— Problem statement —
Before copying, remove every picture, and then repeat all entries below precisely as written.

— Task material —

_ _ _ _

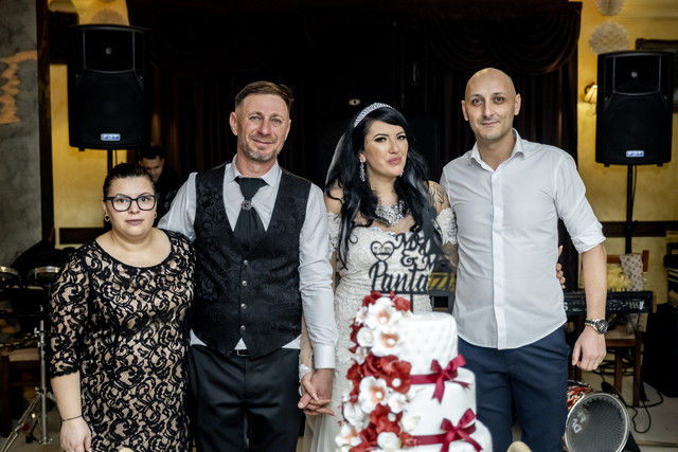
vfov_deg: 27.0
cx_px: 339
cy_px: 226
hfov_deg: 39.6
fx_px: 942
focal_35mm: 50
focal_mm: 33.2
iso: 1250
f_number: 2.8
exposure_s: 1/125
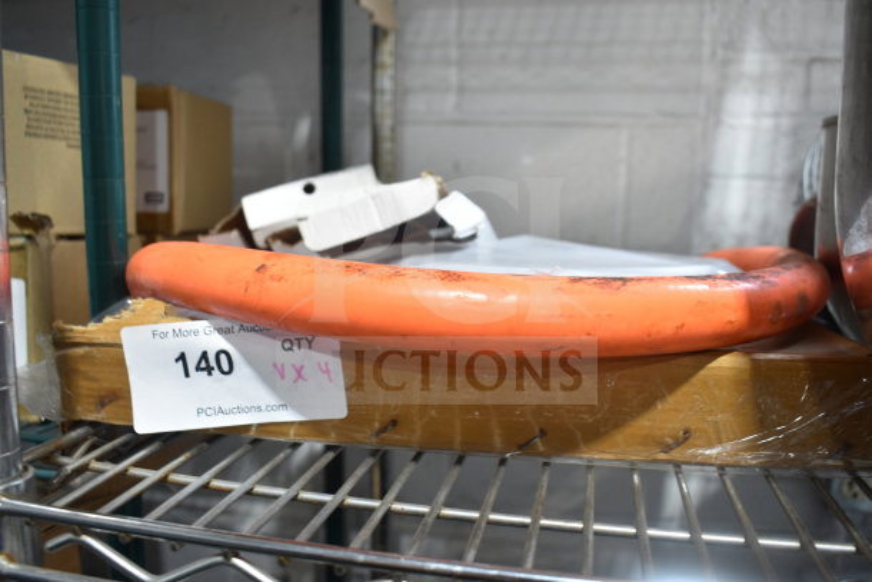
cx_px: 436
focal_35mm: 32
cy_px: 291
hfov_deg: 59.5
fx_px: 763
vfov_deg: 41.7
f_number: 3.8
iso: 400
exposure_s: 1/30
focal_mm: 21
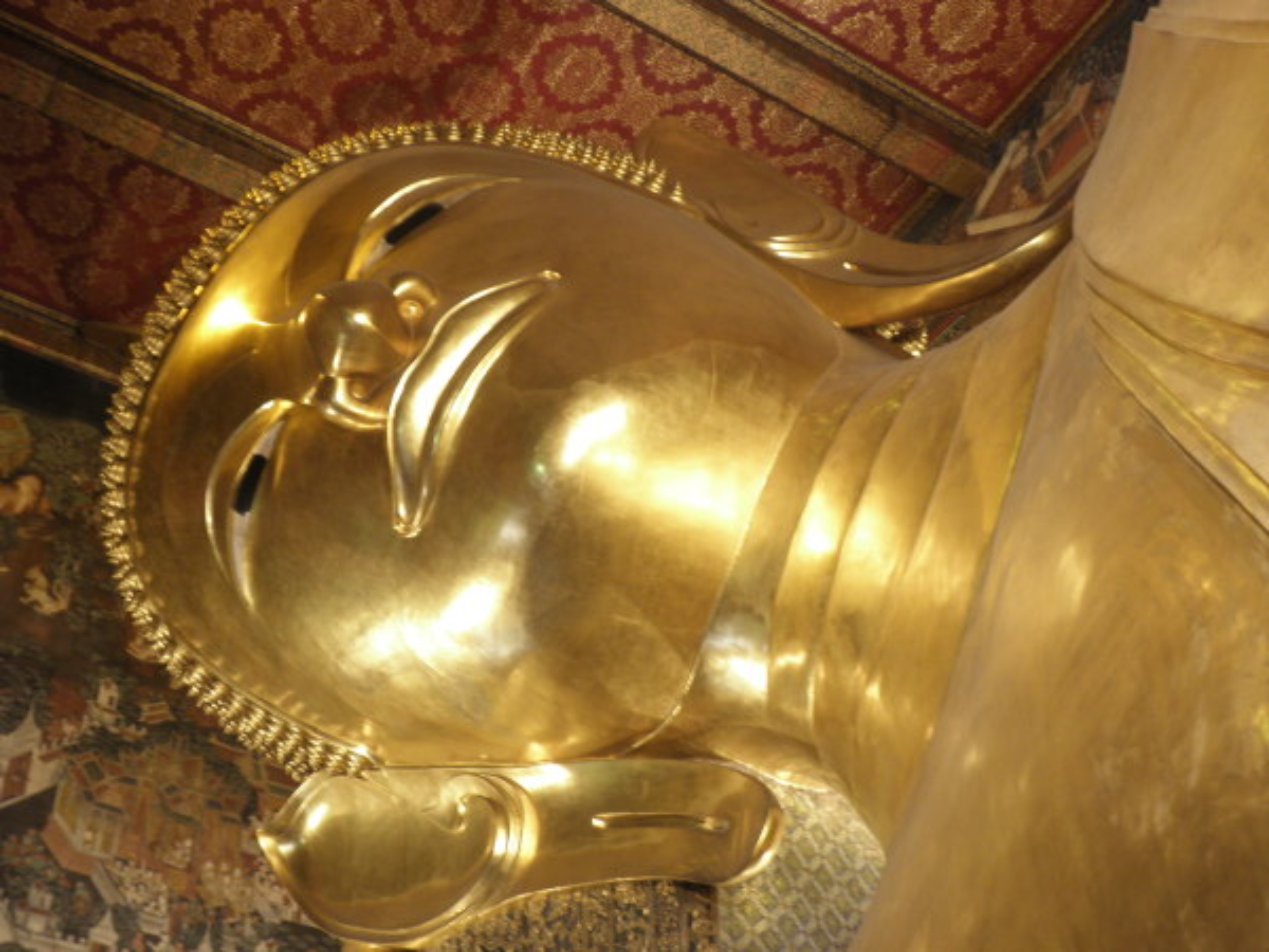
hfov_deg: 38.9
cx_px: 634
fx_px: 1796
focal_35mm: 49
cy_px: 476
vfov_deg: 29.7
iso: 100
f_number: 4.5
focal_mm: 8.87
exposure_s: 1/4
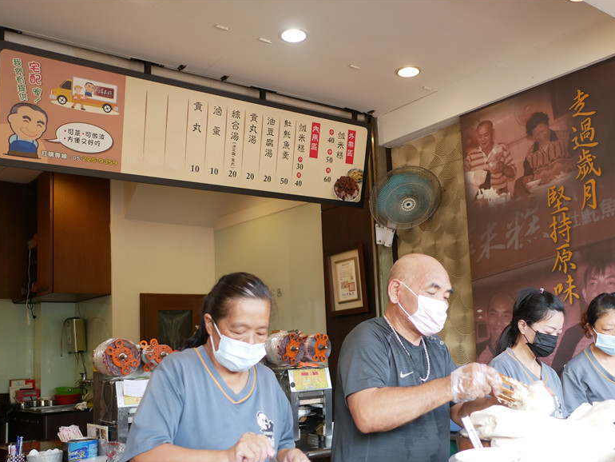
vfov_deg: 38.5
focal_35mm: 37
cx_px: 357
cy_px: 282
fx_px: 658
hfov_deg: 49.9
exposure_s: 1/100
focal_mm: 15
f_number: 1.7
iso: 200
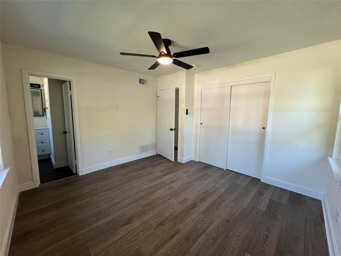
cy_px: 128
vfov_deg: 89.9
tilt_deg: -6.9
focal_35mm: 13
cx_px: 170
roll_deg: -0.7
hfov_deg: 106.2
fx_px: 128
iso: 160
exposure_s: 1/99
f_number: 1.8
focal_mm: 1.57
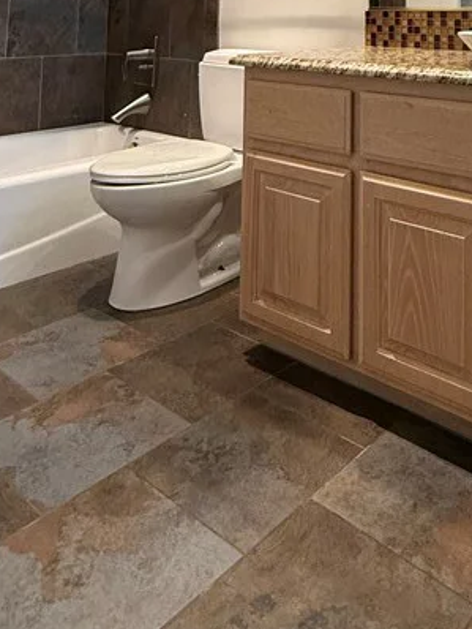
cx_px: 324
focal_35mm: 36
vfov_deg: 41.2
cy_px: -62
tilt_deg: +7.3
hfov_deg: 39.1
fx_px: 654
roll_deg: -0.7
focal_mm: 2.22
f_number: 2.2
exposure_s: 1/120
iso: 320
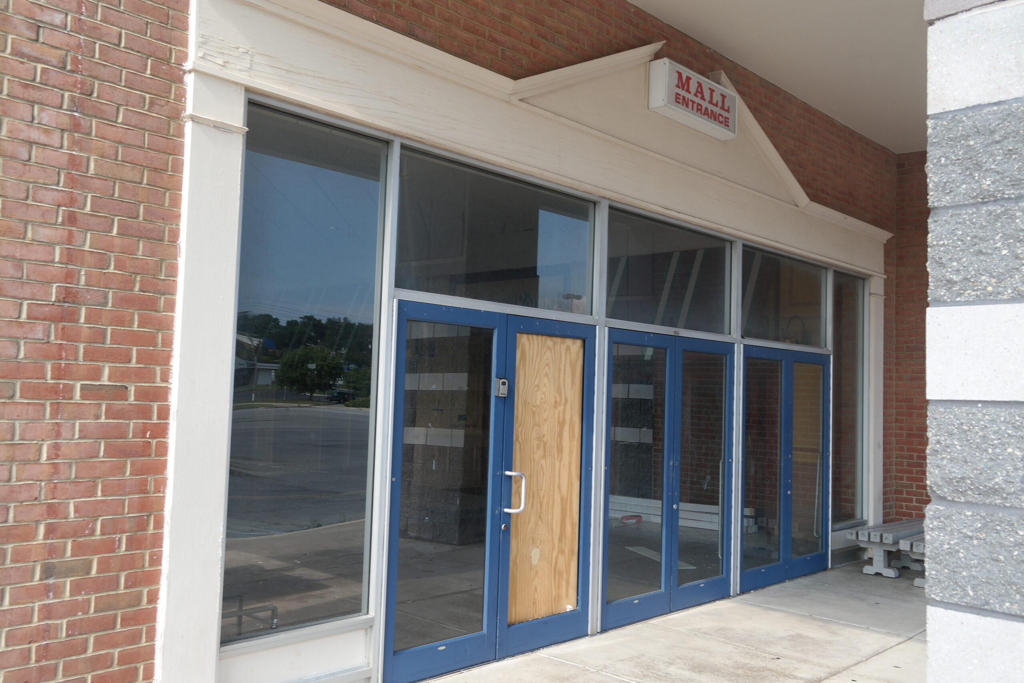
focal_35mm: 30
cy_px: 342
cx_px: 512
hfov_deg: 61.9
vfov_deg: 43.6
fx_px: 853
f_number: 4.5
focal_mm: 20
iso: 100
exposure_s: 1/160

_ _ _ _

— Exercise output —
vfov_deg: 27.0
cx_px: 339
cy_px: 226
hfov_deg: 39.6
fx_px: 942
focal_35mm: 50
focal_mm: 33.2
iso: 1250
f_number: 2.8
exposure_s: 1/125
cx_px: 436
focal_35mm: 32
cy_px: 291
hfov_deg: 59.5
fx_px: 763
vfov_deg: 41.7
f_number: 3.8
iso: 400
exposure_s: 1/30
focal_mm: 21
hfov_deg: 38.9
cx_px: 634
fx_px: 1796
focal_35mm: 49
cy_px: 476
vfov_deg: 29.7
iso: 100
f_number: 4.5
focal_mm: 8.87
exposure_s: 1/4
vfov_deg: 38.5
focal_35mm: 37
cx_px: 357
cy_px: 282
fx_px: 658
hfov_deg: 49.9
exposure_s: 1/100
focal_mm: 15
f_number: 1.7
iso: 200
cy_px: 128
vfov_deg: 89.9
tilt_deg: -6.9
focal_35mm: 13
cx_px: 170
roll_deg: -0.7
hfov_deg: 106.2
fx_px: 128
iso: 160
exposure_s: 1/99
f_number: 1.8
focal_mm: 1.57
cx_px: 324
focal_35mm: 36
vfov_deg: 41.2
cy_px: -62
tilt_deg: +7.3
hfov_deg: 39.1
fx_px: 654
roll_deg: -0.7
focal_mm: 2.22
f_number: 2.2
exposure_s: 1/120
iso: 320
focal_35mm: 30
cy_px: 342
cx_px: 512
hfov_deg: 61.9
vfov_deg: 43.6
fx_px: 853
f_number: 4.5
focal_mm: 20
iso: 100
exposure_s: 1/160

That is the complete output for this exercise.